Das alles klingt viel versprechend und wurde gerade vom Bundesforschungsministerium mit einem 1,5 Millionen Euro schweren Preis im „Innovationswettbewerb zur Förderung der Medizintechnik“ ausgezeichnet. Marktreif ist es allerdings noch nicht.
Von den drei Zielen, die sich Lücke bei der Firmengründung vor rund zwei Jahren gesetzt hat, sind zwei erreicht: „Punkt eins war die klinische Studie. Punkt zwei ist eine gesicherte Finanzierung. Punkt drei, mit Industriepartnern ins Gespräch zu kommen“, so der ehemalige Siemens-Manager Lücke. Die klinische Studie läuft gerade in einem Klinikzentrum im polnischen Poznan an. „Dort hat der wissenschaftliche Kopf unseres Unternehmens, Michael Giersig, gute Kontakte, weil er aus Polen stammt“, so Lücke. In etwa einem Jahr soll die Studie, die Voraussetzung für eine Zulassung auf dem deutschen Medizinsektor ist, abgeschlossen sein. Dann könne man über die Vermarktung nachdenken. Ziel sind zunächst große klinische Zentren. „Theoretisch kann das aber auch jede Arzthelferin machen“, sagt Lücke.
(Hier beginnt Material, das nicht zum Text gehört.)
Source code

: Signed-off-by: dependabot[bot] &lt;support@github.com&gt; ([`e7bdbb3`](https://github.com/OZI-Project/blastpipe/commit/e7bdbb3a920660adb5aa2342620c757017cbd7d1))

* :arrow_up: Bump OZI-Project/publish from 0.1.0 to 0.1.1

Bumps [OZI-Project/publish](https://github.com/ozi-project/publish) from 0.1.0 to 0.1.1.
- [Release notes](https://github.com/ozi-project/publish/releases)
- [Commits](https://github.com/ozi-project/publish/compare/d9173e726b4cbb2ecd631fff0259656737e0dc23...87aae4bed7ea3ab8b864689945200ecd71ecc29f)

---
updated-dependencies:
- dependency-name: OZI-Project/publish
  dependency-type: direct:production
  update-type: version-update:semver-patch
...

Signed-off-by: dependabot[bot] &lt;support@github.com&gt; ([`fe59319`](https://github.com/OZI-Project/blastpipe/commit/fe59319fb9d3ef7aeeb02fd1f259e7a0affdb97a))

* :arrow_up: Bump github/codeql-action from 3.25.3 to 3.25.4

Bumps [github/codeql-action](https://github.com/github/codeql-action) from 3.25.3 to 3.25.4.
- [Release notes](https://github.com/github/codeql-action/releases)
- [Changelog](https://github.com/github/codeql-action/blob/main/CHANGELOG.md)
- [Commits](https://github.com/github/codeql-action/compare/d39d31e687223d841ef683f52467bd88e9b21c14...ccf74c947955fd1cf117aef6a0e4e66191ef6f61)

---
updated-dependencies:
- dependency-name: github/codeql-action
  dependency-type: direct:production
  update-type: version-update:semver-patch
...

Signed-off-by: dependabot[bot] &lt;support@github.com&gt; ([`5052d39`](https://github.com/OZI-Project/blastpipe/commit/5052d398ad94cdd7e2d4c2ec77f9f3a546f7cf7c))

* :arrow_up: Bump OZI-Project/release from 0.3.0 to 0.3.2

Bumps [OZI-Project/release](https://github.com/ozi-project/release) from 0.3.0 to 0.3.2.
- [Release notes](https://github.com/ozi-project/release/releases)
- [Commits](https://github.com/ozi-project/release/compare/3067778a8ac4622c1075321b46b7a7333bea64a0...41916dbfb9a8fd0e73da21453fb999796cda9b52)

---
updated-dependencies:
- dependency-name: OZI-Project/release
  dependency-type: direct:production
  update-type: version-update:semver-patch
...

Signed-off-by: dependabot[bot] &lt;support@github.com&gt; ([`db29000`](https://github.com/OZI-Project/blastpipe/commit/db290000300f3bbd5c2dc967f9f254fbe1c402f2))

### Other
Für eine Vermarktung in der breiten Fläche sei allerdings ein ausgewachsenes Vertriebsmanagement nötig. Damit kann das Elf-Mann-Unternehmen bisher nicht dienen.
Vorerst steht ohnehin die Entwicklung im Vordergrund. Initiator Giersig arbeitet mittlerweile in Bonn, wo er sich um das Aufdampfen der Nano-Goldinseln auf die Drähte kümmert.
Warum eigentlich Nano-Technologie? „Unsere Antikörper siedeln sich auf dem Gold an. Wenn die Fläche zu groß ist, richten sie sich allerdings kreuz und quer an. Erst bei einer sehr kleinen Größe, 50 bis 100 Nanometer, sortieren sie sich in einer Richtung. Diesen Effekt nutzen wir“, erklärt der Physiker Lücke, der sich mit neun wissenschaftlichen Mitarbeiter in Golm um das Aufbringen der Anti-Körper kümmert.
Und wie kam das Unternehmen nach Golm? „Das war Zufall“, so Lücke. Der Standort Ostdeutschland wurde aufgrund der günstigen Fördermöglichkeiten gewählt. Der Tipp mit dem GO:IN kam von der ZukunftsAgentur Brandenburg (ZAB). „Die Anbindung und auch das wissenschaftliche Umfeld sind hier ideal“, sagt Lücke. Enge Kontakte gibt es zum Fraunhofer-Institut und zu den Max-Planck-Einrichtungen vor Ort, aber auch zur TU München und zum dortigen Klinikum Rechts der Isar. Schließlich hat Lücke zuvor in der bayrischen Hauptstadt gearbeitet.